We’re also looking to consolidate the fisheries commercial and amateur regulations to ease the regulatory burden on stakeholders by (among other things) providing for less regulation - revoking 22 sets of regulations and consolidating them into two sets, allowing greater accessibility for users, and helping any substantive reform of the consolidated regulations in future.
Having said that, there’s always going to be a call for rule changes for good reasons.
Since your last meeting we’ve seen catch limit changes for species such as stargazer, rubyfish, scallops, rock lobster, southern blue whiting, hoki, orange roughy and black cardinalfish.
As well as this, bladder kelp and Patagonian toothfish were brought into the QMS and I made my decisions on set netting.
My approach to catch limits is always cautious and responsible. I’ll increase catch limits only when I’m sure it will be sustainable. If the research says a reduction is needed for the sake of sustainability, that’s where I’ll go.
I’m sure that in future I’ll have even better information to base my decisions on.
I wish you well for the rest of your conference.

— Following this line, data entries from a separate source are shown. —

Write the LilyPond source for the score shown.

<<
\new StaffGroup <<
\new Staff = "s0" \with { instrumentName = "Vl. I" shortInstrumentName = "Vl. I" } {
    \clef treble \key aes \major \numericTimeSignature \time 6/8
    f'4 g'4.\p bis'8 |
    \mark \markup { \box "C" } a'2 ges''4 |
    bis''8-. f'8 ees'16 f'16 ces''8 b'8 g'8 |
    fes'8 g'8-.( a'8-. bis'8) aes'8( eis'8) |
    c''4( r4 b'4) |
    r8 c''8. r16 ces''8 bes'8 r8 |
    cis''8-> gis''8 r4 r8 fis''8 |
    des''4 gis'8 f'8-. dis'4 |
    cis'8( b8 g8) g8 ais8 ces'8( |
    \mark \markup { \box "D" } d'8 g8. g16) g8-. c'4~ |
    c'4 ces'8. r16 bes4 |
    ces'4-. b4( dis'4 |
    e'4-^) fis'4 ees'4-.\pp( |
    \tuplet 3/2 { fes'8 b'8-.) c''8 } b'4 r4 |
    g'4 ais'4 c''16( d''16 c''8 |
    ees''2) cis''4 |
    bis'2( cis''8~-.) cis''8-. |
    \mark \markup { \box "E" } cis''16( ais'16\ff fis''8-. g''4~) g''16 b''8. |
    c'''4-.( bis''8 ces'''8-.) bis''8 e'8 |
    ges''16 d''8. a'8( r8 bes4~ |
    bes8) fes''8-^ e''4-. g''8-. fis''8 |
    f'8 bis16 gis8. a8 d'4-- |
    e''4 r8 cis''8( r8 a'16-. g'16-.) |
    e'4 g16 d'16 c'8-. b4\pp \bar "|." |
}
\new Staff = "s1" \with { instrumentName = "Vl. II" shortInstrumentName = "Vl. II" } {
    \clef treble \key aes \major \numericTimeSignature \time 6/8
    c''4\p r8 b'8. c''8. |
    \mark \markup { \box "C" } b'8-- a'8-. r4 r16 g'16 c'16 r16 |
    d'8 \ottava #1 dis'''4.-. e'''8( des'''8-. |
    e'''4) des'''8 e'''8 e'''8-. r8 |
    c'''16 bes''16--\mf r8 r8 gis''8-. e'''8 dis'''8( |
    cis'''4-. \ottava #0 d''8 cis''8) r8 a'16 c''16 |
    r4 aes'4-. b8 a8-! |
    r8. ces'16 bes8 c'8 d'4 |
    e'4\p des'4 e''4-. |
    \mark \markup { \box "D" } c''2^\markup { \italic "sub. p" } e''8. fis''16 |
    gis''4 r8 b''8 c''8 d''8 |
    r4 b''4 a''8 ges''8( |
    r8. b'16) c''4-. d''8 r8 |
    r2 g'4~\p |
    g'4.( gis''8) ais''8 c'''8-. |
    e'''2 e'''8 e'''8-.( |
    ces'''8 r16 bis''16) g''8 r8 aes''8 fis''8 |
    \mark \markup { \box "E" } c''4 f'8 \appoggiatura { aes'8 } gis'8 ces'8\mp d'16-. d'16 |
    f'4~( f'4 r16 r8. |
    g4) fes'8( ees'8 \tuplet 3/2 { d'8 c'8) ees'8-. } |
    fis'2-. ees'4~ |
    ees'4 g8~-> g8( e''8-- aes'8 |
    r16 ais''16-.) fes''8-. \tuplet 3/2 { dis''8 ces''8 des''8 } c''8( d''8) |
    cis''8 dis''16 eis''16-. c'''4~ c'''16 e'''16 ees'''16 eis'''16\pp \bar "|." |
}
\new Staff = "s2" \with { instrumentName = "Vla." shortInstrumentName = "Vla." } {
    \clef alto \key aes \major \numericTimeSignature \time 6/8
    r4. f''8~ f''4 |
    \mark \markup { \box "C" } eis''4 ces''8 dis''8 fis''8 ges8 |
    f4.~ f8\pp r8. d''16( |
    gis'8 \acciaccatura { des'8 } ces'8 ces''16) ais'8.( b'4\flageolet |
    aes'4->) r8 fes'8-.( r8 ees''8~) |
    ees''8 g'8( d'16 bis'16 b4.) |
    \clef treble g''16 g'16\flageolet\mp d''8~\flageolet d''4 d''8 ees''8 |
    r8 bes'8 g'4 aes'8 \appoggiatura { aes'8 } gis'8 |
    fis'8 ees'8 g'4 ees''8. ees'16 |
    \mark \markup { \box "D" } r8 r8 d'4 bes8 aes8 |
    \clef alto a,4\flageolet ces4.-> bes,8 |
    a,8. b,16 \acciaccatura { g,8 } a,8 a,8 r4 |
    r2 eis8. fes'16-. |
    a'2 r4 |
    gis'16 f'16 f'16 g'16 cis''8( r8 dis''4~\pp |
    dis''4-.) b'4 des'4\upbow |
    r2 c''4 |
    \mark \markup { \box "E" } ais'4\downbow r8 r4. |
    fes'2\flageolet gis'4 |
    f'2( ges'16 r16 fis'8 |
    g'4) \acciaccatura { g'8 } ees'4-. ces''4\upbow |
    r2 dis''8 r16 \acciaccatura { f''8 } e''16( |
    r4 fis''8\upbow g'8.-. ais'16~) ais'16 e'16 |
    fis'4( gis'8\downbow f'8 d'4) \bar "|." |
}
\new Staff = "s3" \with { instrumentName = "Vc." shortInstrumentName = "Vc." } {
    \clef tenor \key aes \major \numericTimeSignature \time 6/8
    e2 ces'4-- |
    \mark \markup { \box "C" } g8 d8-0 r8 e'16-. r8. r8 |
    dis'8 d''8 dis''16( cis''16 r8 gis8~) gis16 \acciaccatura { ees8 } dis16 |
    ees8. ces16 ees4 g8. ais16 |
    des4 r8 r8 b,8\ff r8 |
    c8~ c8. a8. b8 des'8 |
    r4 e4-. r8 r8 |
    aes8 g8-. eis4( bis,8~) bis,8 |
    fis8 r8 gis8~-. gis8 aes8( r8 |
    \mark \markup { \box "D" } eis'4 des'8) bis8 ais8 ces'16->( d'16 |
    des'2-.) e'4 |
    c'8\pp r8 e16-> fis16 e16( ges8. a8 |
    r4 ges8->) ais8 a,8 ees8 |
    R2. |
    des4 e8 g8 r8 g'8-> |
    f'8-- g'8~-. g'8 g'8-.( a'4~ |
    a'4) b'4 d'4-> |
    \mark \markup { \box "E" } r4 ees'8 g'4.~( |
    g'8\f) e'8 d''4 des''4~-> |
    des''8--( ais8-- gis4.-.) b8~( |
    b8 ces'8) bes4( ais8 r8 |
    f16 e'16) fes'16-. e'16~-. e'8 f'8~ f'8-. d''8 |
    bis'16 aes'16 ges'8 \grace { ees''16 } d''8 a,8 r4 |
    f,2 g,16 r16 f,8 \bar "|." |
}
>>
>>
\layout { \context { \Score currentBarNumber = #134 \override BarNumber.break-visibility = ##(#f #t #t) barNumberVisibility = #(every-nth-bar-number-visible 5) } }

The topics you are discussing are vital to the future of your industry and the New Zealand economy as a whole.
The world in which we operate - just like the business climate - isn’t certain, and there are new challenges facing us all the time.
The opportunities are enormous – we need to take control of the things we can and make maximum advantage of them.
I urge you to grasp every opportunity you can find to add value and build your businesses and the economy - to help give us the future we all want.
I feel as Minister of Fisheries we have traction and the train has left he station with regard to aquaculture and improved deep sea fisheries. In the next term of Government I would like to see the same intense focus on inshore fisheries. I want to better get the balance right for recreational, customary and commercial users. This will mean the same level of intense work that has gone into the aquaculture reforms.